Because Europe is willing to invest vast amounts of money in keeping refugees out, the majority of the financial burden will continue to fall on the more impoverished nations of the Middle East and Northern Africa. Lebanon, whose over 1.2 million Syrian refugees make up almost a third of the country’s total population, has for years been experiencing the effects of an unsustainable long-term refugee population. The desperate shortage of refugee housing and the duration of the refugees’ stay has forced most of the Syrian refugees in Lebanon to move out of the camps and into rental housing in cities, which has been disastrous for the Lebanese economy. The labor market has been thrown into chaos (making it little wonder that Turkey does not allow refugees to obtain work), schools with previously ideal student-to-teacher ratios are now overcrowded, rental prices have soared, and healthcare has become expensive and often inaccessible. By now, it should be abundantly clear that Lebanon and its refugee population need immediate relief. It is not wrong even for highly developed nations like Germany to be worried about taking on vast refugee populations—such a massive influx of people in need of care is bound to be difficult to manage.
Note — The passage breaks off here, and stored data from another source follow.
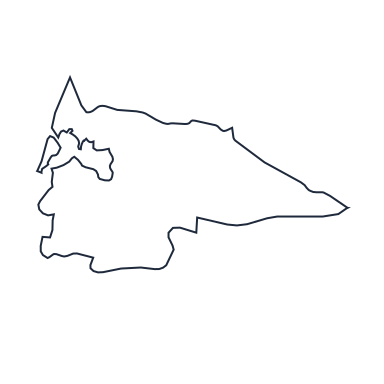 map outline of Sud-Comoé (Natural Earth projection), rotated 99°
{"feature_id": "CIV-3462", "entity_name": "Sud-Comoé", "entity_type": "Region", "adm_level": 1, "iso_a3": "CIV", "parent_name": "Ivory Coast", "parent_adm1": "", "projection": "natural_earth1", "projection_center": [-3.177, 5.67], "detail": "fine", "context": "isolated", "style": "outline", "palette": "slate", "viewbox_px": 384, "rotation_deg": 99, "n_neighbors": 0, "source": "natural_earth", "source_scale": "10m", "svg_char_len": 2548}
<svg xmlns="http://www.w3.org/2000/svg" viewBox="0 0 384 384"><g transform="rotate(99 192 192)"><path d="M183.3,35.8L184.0,36.8L190.9,44.0L195.8,59.1L202.9,104.0L206.2,113.7L215.2,132.6L218.0,142.4L218.6,152.1L216.4,182.9L231.5,181.4L229.1,198.3L230.4,205.2L235.9,208.8L240.4,208.1L248.0,202.8L251.8,201.1L268.4,206.0L271.3,208.8L273.2,212.3L274.0,216.7L274.6,230.8L278.7,250.1L285.1,267.3L286.1,272.2L285.5,276.9L283.2,280.3L280.1,280.9L272.3,279.3L270.7,296.0L271.4,299.7L274.6,305.1L275.7,308.2L275.6,310.5L274.6,316.1L274.8,318.6L275.5,319.5L278.6,322.6L279.8,324.3L277.6,329.4L274.3,332.1L268.9,333.0L259.7,332.6L259.1,325.1L251.4,323.9L241.8,325.2L235.7,325.0L237.6,330.5L236.4,335.9L233.1,340.1L228.5,341.8L224.8,340.6L212.5,333.9L208.7,330.6L204.0,332.1L194.8,332.4L190.9,334.4L189.1,329.3L185.5,323.1L181.2,318.0L177.5,315.9L175.6,313.8L178.1,309.6L181.7,305.7L183.1,304.8L184.2,301.0L184.9,293.0L186.3,289.9L189.5,287.6L191.9,286.9L193.5,285.2L194.1,279.9L193.6,275.8L192.0,273.9L189.3,273.3L185.4,273.3L184.3,273.9L183.0,275.2L181.2,276.6L179.1,277.2L177.2,276.8L174.0,275.3L172.0,275.2L169.7,276.1L165.3,279.7L162.3,280.9L164.6,287.0L165.8,292.6L164.1,296.3L157.5,297.2L158.6,299.3L158.6,301.2L157.6,303.0L155.9,304.8L158.1,306.4L159.1,306.8L157.5,306.8L159.7,307.8L162.1,308.4L164.6,308.7L167.2,308.5L167.2,310.3L165.0,311.5L161.5,311.1L159.1,312.0L157.1,313.7L155.3,316.0L153.9,318.7L152.8,321.5L150.3,319.6L148.7,320.6L149.1,323.0L152.8,325.0L151.4,328.6L152.8,330.8L155.7,332.0L159.1,332.6L150.6,340.5L135.3,339.6L97.9,330.4L123.8,314.8L129.7,308.8L129.6,307.3L129.3,306.0L128.8,304.8L128.1,303.7L127.4,302.7L123.0,298.5L122.2,297.5L121.6,296.4L121.2,295.2L120.9,293.8L120.8,292.3L120.8,290.7L122.6,278.7L121.0,259.5L121.2,253.1L121.8,250.1L126.2,238.9L128.3,231.6L128.6,229.0L128.6,226.8L128.2,225.4L127.7,224.2L127.2,222.1L126.0,210.1L125.6,207.8L125.1,206.6L124.4,205.5L123.4,204.8L122.3,204.1L121.3,202.9L121.1,200.2L122.4,178.9L123.1,176.9L125.7,173.5L126.7,171.3L126.8,169.9L125.9,167.7L122.3,162.4L131.7,159.6L132.8,159.0L133.7,158.2L134.5,157.2L151.4,125.0L165.4,86.0L167.6,81.8L169.8,79.6L171.3,77.7L172.0,76.5L172.5,74.7L173.0,72.3L172.8,69.1L171.9,63.6L171.9,62.0L174.2,55.2L183.3,35.9L183.3,35.8ZM196.5,343.7L195.5,348.2L195.3,348.1L185.2,345.4L162.3,342.9L159.0,340.9L159.9,337.1L164.3,332.5L168.8,328.7L175.0,330.6L176.7,331.9L177.4,333.5L177.7,335.0L178.3,336.1L180.2,337.1L185.3,339.0L186.3,338.9L187.2,338.3L189.2,340.0L192.6,343.6L195.8,343.9L196.5,343.7Z" fill="none" stroke="#1e293b" stroke-width="2"/></g></svg>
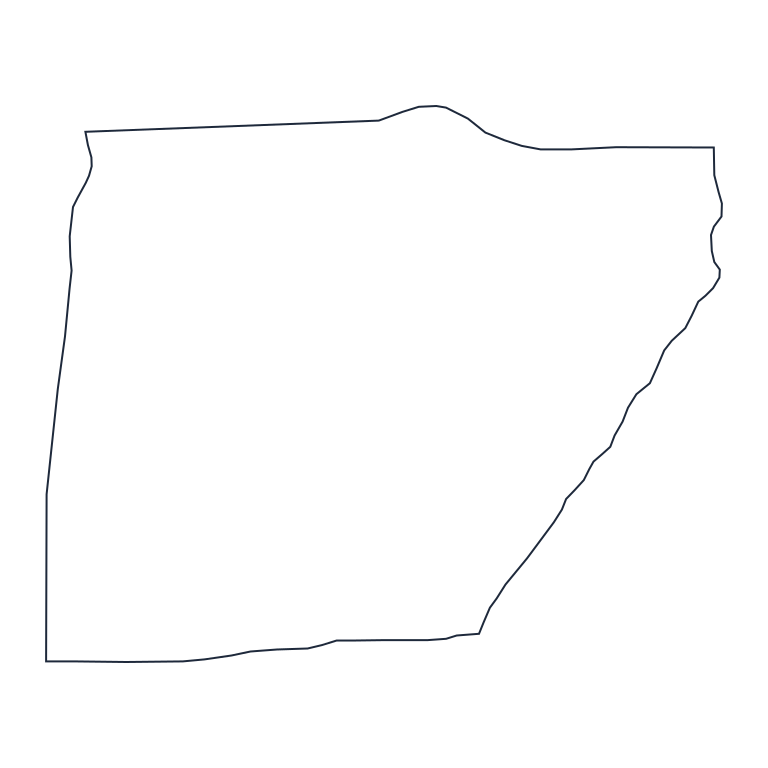 Ntem, Wouleu-Ntem, Gabon (Mercator projection)
{"feature_id": "22940354B82512793469031", "entity_name": "Ntem", "entity_type": "district", "adm_level": 2, "iso_a3": "GAB", "parent_name": "Gabon", "parent_adm1": "Wouleu-Ntem", "projection": "mercator", "projection_center": [11.684, 2.068], "detail": "fine", "context": "isolated", "style": "outline", "palette": "slate", "viewbox_px": 768, "rotation_deg": 0, "n_neighbors": 0, "source": "geoboundaries", "source_scale": "gbopen_adm2", "svg_char_len": 1142}
<svg xmlns="http://www.w3.org/2000/svg" viewBox="0 0 768 768"><path d="M713.8,147.5L616.1,147.2L571.4,149.4L540.6,149.4L521.8,145.9L504.3,140.2L485.4,132.6L467.9,118.6L446.0,107.6L436.3,106.0L418.8,106.8L402.4,111.9L378.8,120.6L85.4,131.8L87.9,145.0L91.4,157.4L91.7,166.3L89.0,175.8L85.8,182.8L77.7,197.6L73.0,207.0L69.7,236.3L70.3,256.8L71.6,270.6L69.6,288.3L65.0,336.4L57.8,389.0L46.6,494.3L46.1,661.4L74.9,661.4L126.2,662.0L182.8,661.4L204.5,659.4L231.5,655.5L250.5,651.5L276.9,649.5L307.6,648.5L321.9,645.1L336.7,640.5L356.0,640.5L385.5,640.1L416.2,640.1L428.0,640.1L446.1,638.8L456.7,635.5L478.9,633.8L479.0,633.8L483.6,622.4L489.9,607.7L496.7,598.4L505.5,584.5L527.0,558.4L539.2,542.0L553.9,522.2L561.9,509.6L566.1,499.0L574.6,490.2L583.8,480.1L589.3,469.1L593.5,461.6L602.3,454.0L610.3,446.8L614.6,435.5L622.6,421.6L628.0,407.7L636.4,394.2L649.9,383.2L656.7,368.1L664.2,350.4L671.8,340.7L685.3,328.1L691.6,315.9L698.3,301.6L705.5,295.7L713.1,288.1L719.4,277.6L719.8,269.6L714.3,262.0L711.8,251.0L711.0,235.0L713.9,226.6L721.5,216.5L721.9,203.5L718.6,192.1L714.3,175.2L713.8,147.5Z" fill="none" stroke="#1e293b" stroke-width="2"/></svg>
However, this does not change the fact that someone is going to need to shoulder the burden of the Syrian Civil War, and the Global North is better equipped to do so than countries like Lebanon are. To say nothing of the alleviation that the United States could provide by taking in several tens or hundreds of thousands of refugees, countries like Germany need to accept their humanitarian duty—even at the cost of a balanced budget.